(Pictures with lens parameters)

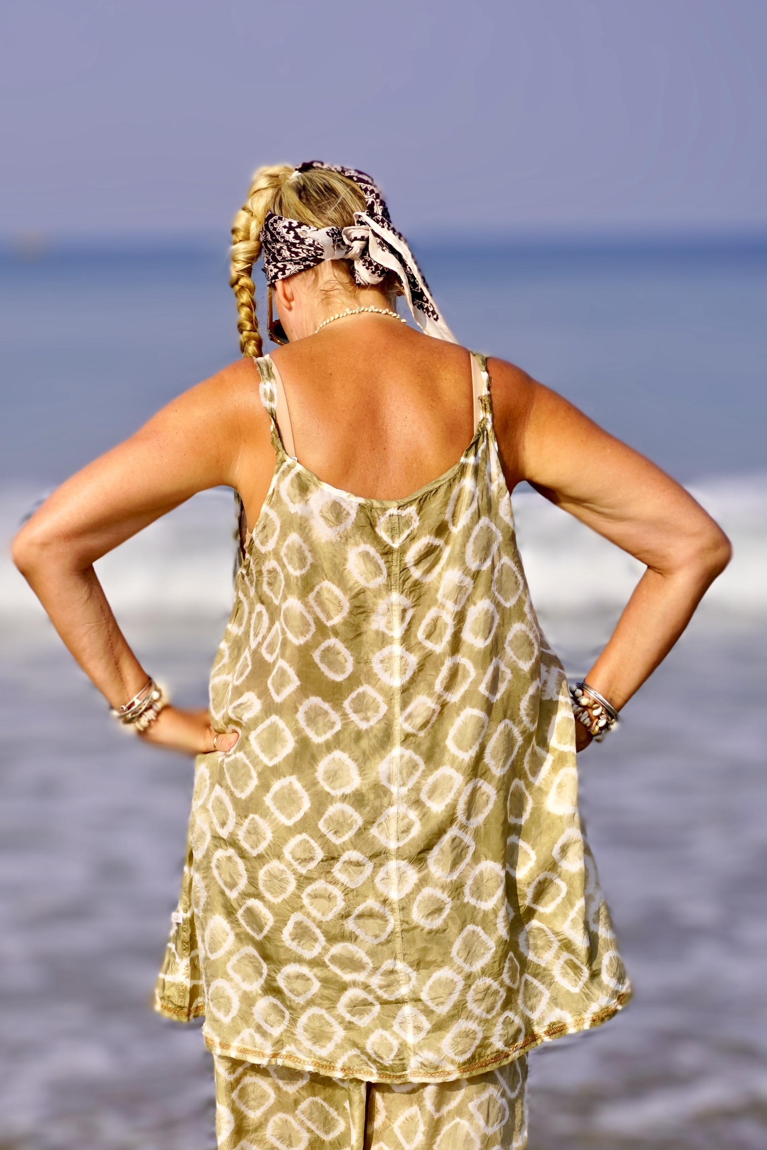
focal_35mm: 76
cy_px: 569
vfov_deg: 26.7
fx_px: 2429
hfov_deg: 17.9
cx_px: 381
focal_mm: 50
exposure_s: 1/800
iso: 100
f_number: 5.6
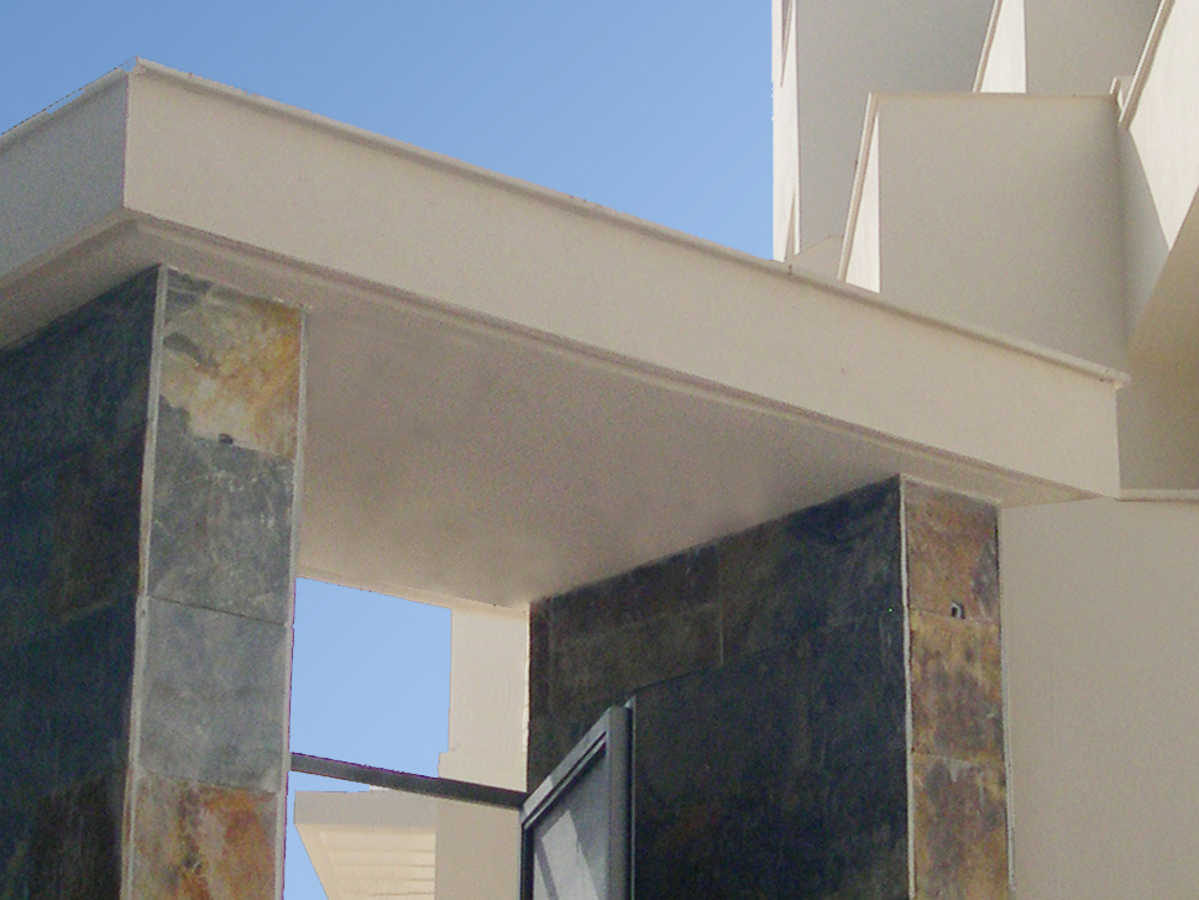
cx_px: 779
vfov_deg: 16.6
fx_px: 3083
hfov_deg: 21.9
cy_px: 425
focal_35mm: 89
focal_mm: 8
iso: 100
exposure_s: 1/382
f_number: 7.6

• Assignment
Quote, word for word and nothing more, every line from the line with "hfov_deg: 17.9" to the end of the entries, including both ends; skip any pictures.

• Solution to the problem
hfov_deg: 17.9
cx_px: 381
focal_mm: 50
exposure_s: 1/800
iso: 100
f_number: 5.6
cx_px: 779
vfov_deg: 16.6
fx_px: 3083
hfov_deg: 21.9
cy_px: 425
focal_35mm: 89
focal_mm: 8
iso: 100
exposure_s: 1/382
f_number: 7.6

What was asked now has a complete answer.